The last thing I started carrying to every match I go to is a small cleaning kit. 22 caliber guns are known to jam if you don’t take good care of them and keep them clean. Always carry cleaning solution, a bore snake, and oil. Lubrication is key to guns running smoothly and in all types of weather conditions. So be sure to apply lube before the match starts.
Quick Match Tips
I recently shot the Alabama Steel Challenge Championship. All I can say is I had a great time shooting in the Pistol Caliber Carbine Open (PCCO) and Rimfire Pistol Irons (RFRI) divisions. While I didn’t break the infamous 60 seconds in a division, I shot a 71.83 in the PCCO division and a 103.47 in the RFRI division.
Here are some things I learned about shooting a Steel Challenge match that may help you at your first match or high-level competition:
There are only 8 official stage designs for Steel Challenge. Not all matches shoot all 8 stages, but at least 6 of the 8 are required at a Tier 2 match and above.
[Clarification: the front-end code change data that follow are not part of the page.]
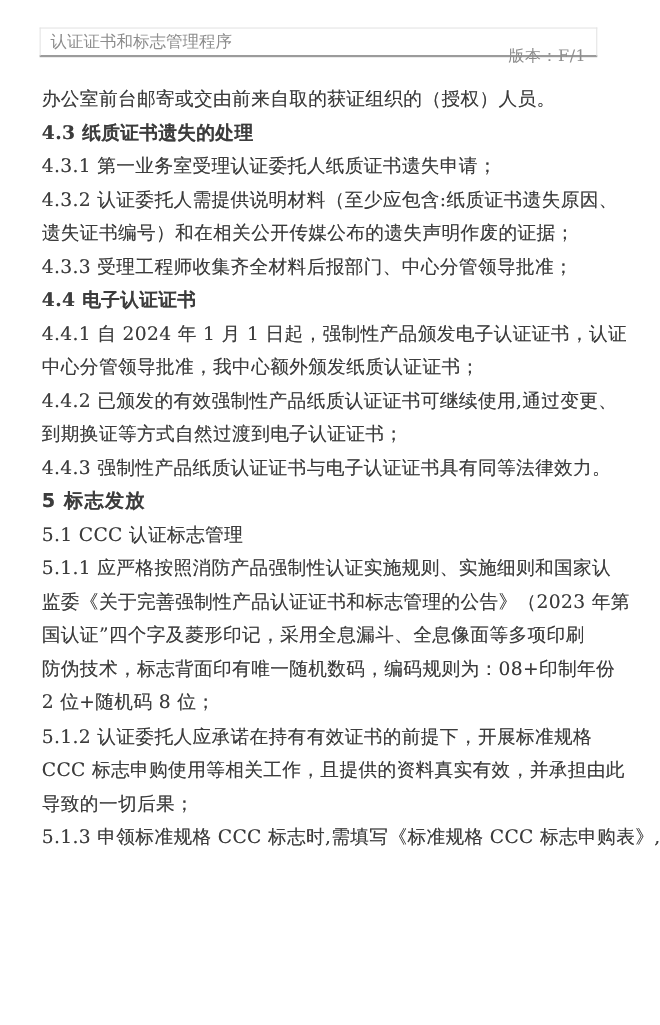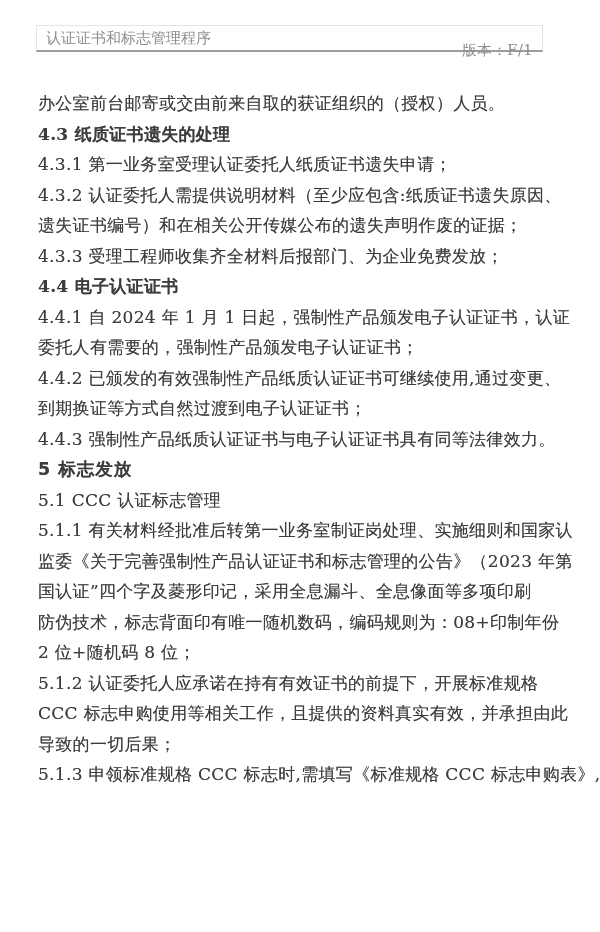--- a/index.html
+++ b/index.html
@@ -41,7 +41,7 @@
   }
   .doc{
     position:absolute;
-    top:88px;left:38px;
+    top:75px;left:38px;
     width:520px;
   }
   .line{

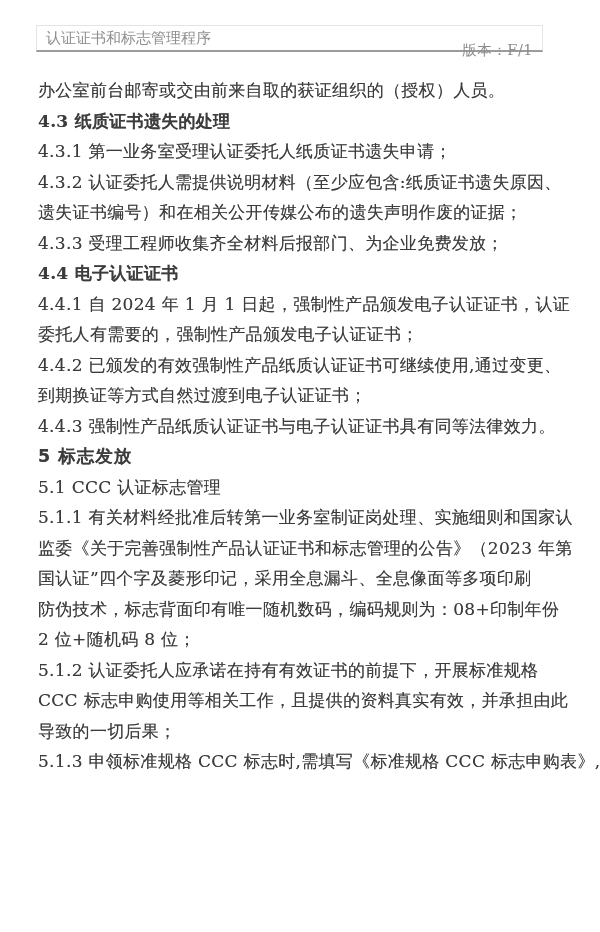--- a/index.html
+++ b/index.html
@@ -74,7 +74,7 @@
   <div class="line">4.3.1 第一业务室受理认证委托人纸质证书遗失申请；</div>
   <div class="line">4.3.2 认证委托人需提供说明材料（至少应包含:纸质证书遗失原因、</div>
   <div class="line">遗失证书编号）和在相关公开传媒公布的遗失声明作废的证据；</div>
-  <div class="line">4.3.3 受理工程师收集齐全材料后报部门、为企业免费发放；</div>
+  <div class="line">4.3.3 受理工程师收集齐全材料后报部门、中心分管领导批准；</div>
   <div class="line h2">4.4 电子认证证书</div>
   <div class="line">4.4.1 自 2024 年 1 月 1 日起，强制性产品颁发电子认证证书，认证</div>
   <div class="line">委托人有需要的，强制性产品颁发电子认证证书；</div>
The match I recently shot was a Tier 2 match. If you’re attending one, be aware, you can practice stages all you want before attending the match. These stage designs can also be found in the SCSA Rulebook. Each stage will always have a stop plate in the design which you shoot last to end your time for the string. If you shoot the stop plate before shooting any of the others, each plate not hit before the stop plate is considered a miss and a 3-second penalty.
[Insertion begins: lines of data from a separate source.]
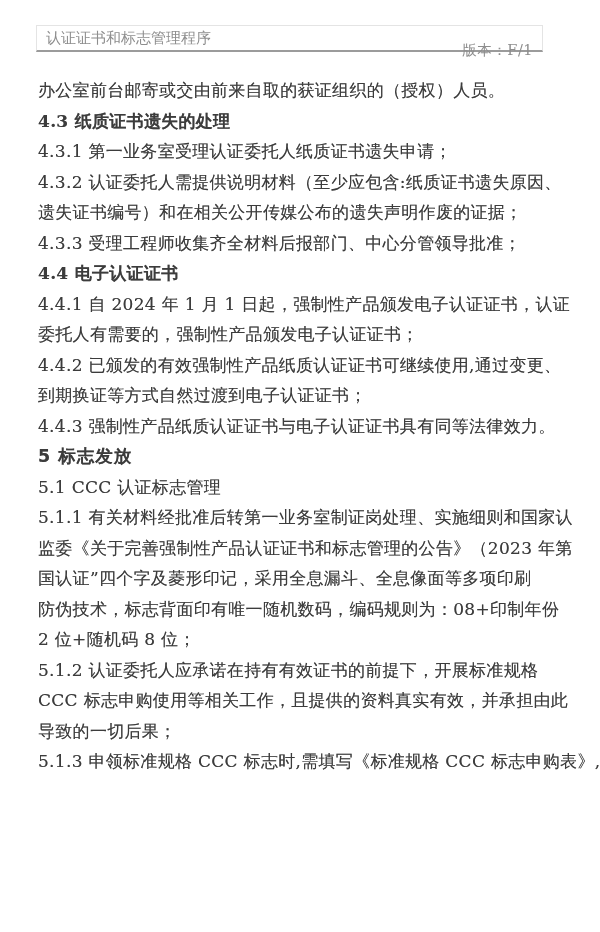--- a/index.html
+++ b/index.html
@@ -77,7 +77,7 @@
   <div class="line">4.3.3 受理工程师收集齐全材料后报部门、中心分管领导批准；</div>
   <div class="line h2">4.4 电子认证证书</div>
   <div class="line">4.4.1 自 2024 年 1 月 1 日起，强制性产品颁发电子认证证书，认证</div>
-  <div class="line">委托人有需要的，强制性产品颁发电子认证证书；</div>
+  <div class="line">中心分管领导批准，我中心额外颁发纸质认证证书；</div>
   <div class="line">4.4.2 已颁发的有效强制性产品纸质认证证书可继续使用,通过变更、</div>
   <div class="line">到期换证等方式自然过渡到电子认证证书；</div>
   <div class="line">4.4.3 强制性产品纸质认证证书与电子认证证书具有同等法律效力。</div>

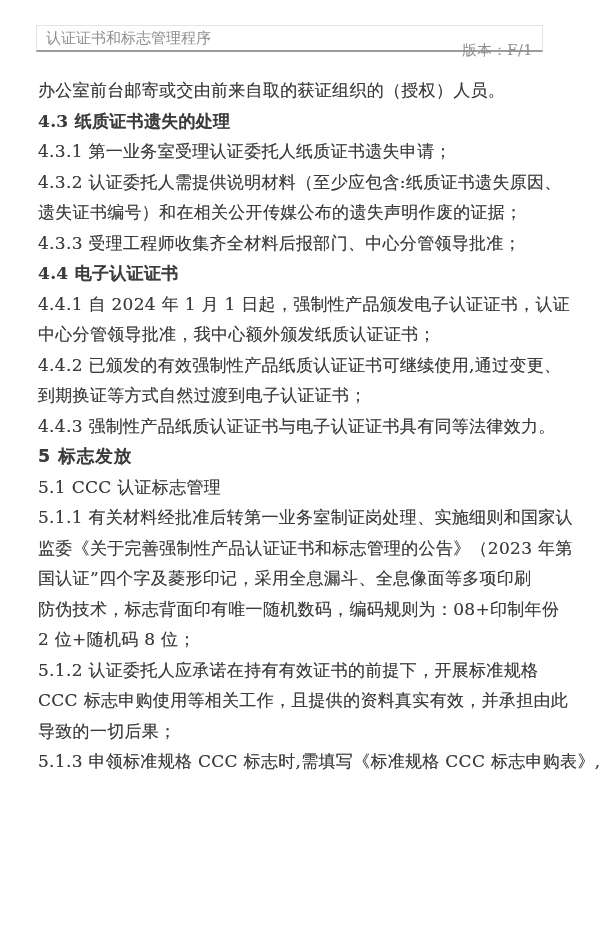--- a/index.html
+++ b/index.html
@@ -83,7 +83,7 @@
   <div class="line">4.4.3 强制性产品纸质认证证书与电子认证证书具有同等法律效力。</div>
   <div class="line h1">5 标志发放</div>
   <div class="line">5.1 CCC 认证标志管理</div>
-  <div class="line">5.1.1 有关材料经批准后转第一业务室制证岗处理、实施细则和国家认</div>
+  <div class="line">5.1.1 应严格按照消防产品强制性认证实施规则、实施细则和国家认</div>
   <div class="line">监委《关于完善强制性产品认证证书和标志管理的公告》（2023 年第</div>
   <div class="line">国认证”四个字及菱形印记，采用全息漏斗、全息像面等多项印刷</div>
   <div class="line">防伪技术，标志背面印有唯一随机数码，编码规则为：08+印制年份</div>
Bigger matches most often have split squads where you can shoot AM or PM or both back to back. If you’re not a morning person, this is a huge advantage to being able to shoot when you’re the most prepared. I shot both AM and PM and started out with the RFRI gun. I was extremely nervous starting out and took two misses of the whole match on that first stage. Those mistakes cost me a lot of time. My stronger gun is the PCC so I shot it in the afternoon to do my best work with it and the results show that worked well.
While each stage requires you to shoot 5 strings, the best 4 are added together to give you your total time for that stage. This allows you a little room to get warmed up or try and push your speed a little. One of the biggest lessons I learned is to shoot at a consistent speed. Focus on getting your hits versus pushing yourself to do more than your abilities allow you to do.
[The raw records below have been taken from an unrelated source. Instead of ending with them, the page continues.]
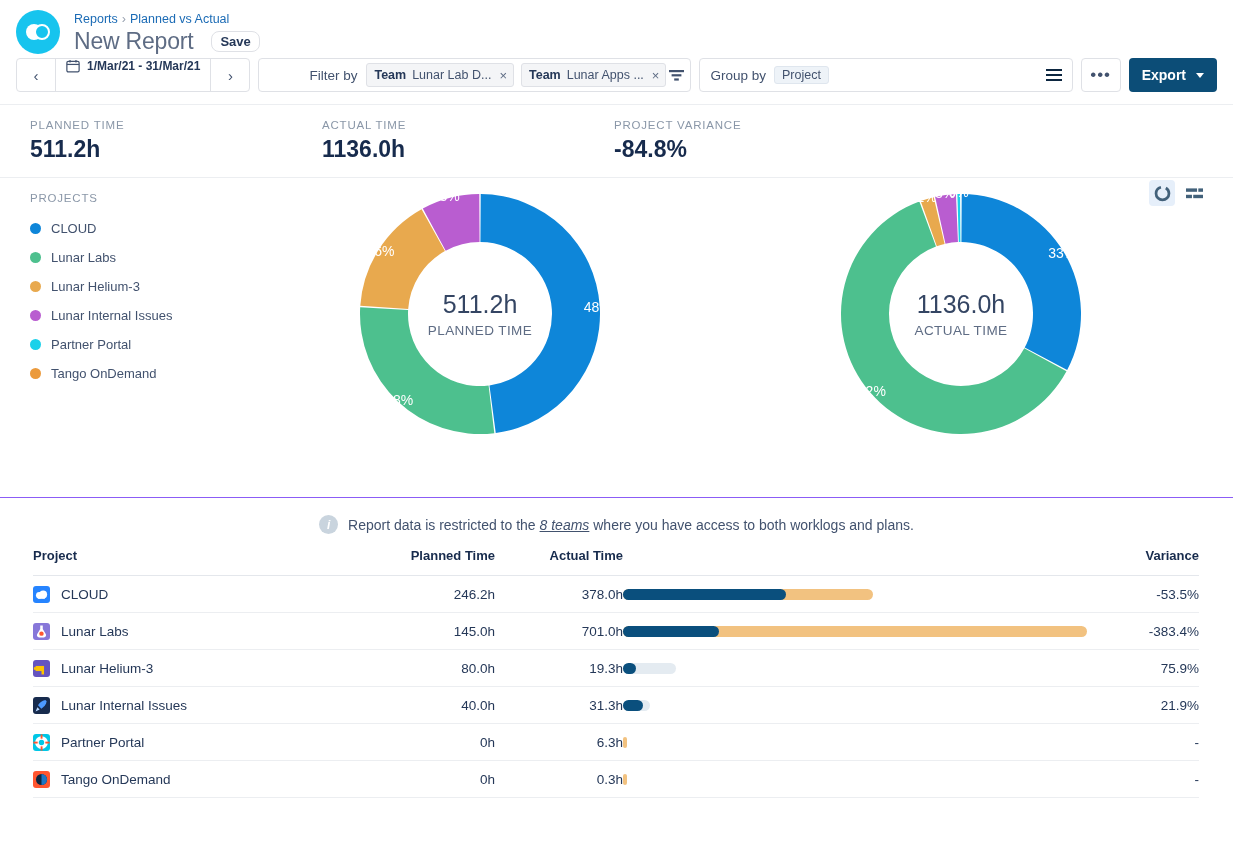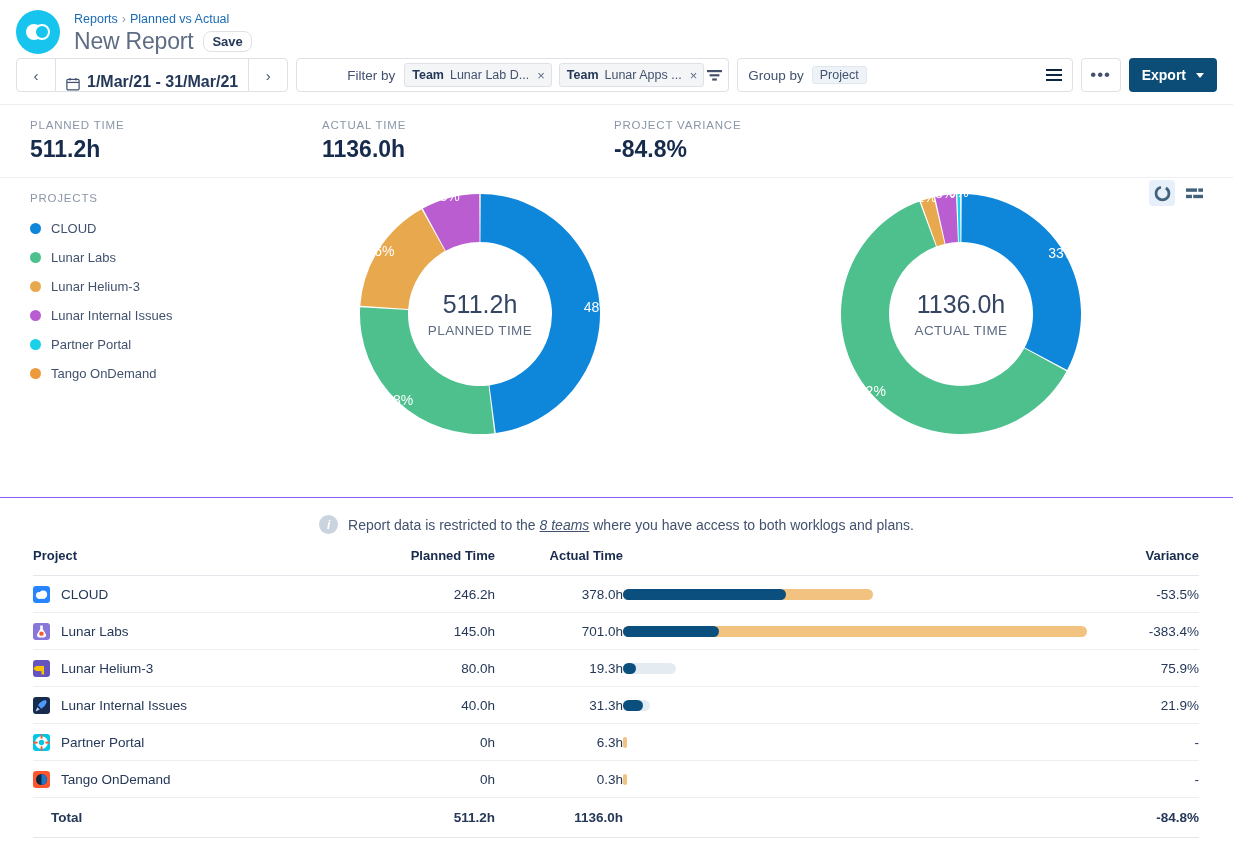--- a/index.html
+++ b/index.html
@@ -23,7 +23,7 @@
   .breadcrumb { font-size:12.5px; color:#5e6c84; line-height:16px; padding-top:3px;}
   .breadcrumb a { color:#1b6bb5; text-decoration:none; }
   .breadcrumb .sep { color:#97a0af; margin:0 4px; }
-  .titlerow { display:flex; align-items:center; gap:10px; margin-top:1px;}
+  .titlerow { display:flex; align-items:center; gap:18px; margin-top:1px;}
   .pagetitle { font-size:23px; font-weight:400; color:#5e6c84; letter-spacing:-0.2px;}
   .savebtn {
     font-size:13px; font-weight:700; color:#253858; background:#fff;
When changing magazines for your next string on a stage, ALWAYS check your chamber to make sure it is clear. I didn’t realize I shot all 10 rounds on a stage with the RFRI pistol so when the timer went off for the second string, I pulled the trigger and found I had to chamber a round on the clock before I was able to start shooting.
If you’re bagging your gun between stages, mark on your bag with duct tape, sharpie, or some other indicator on which way the muzzle is pointing in the bag. When you go to unzip your case, the muzzle should always be pointing downrange. Always leave one side of the case zipped. When you have to re-case your gun, you aren’t flagging your own hand reaching for the zipper in the process.
Ask your range officer for their “cadence” before the match. They may be willing to read your times as well as any misses to you out loud. A range officer’s cadences are their range commands and the speed in which they read them to you. It’s good to know what to expect as everyone is a little different. It’s up to you if you want to know what they’re scoring your times and hits as. When you start competing on a higher level, if an RO marks down a miss, but you saw a hit, you have to arbitrate your score before the next shooter comes up.
Shooter Ready? Have fun!
There’s a lot to learn and more to pick up as you begin to shoot more matches. Don’t forget to have fun and meet new friends. Remember to ask questions, watch the professionals shoot, and bring a friend with you to the next match!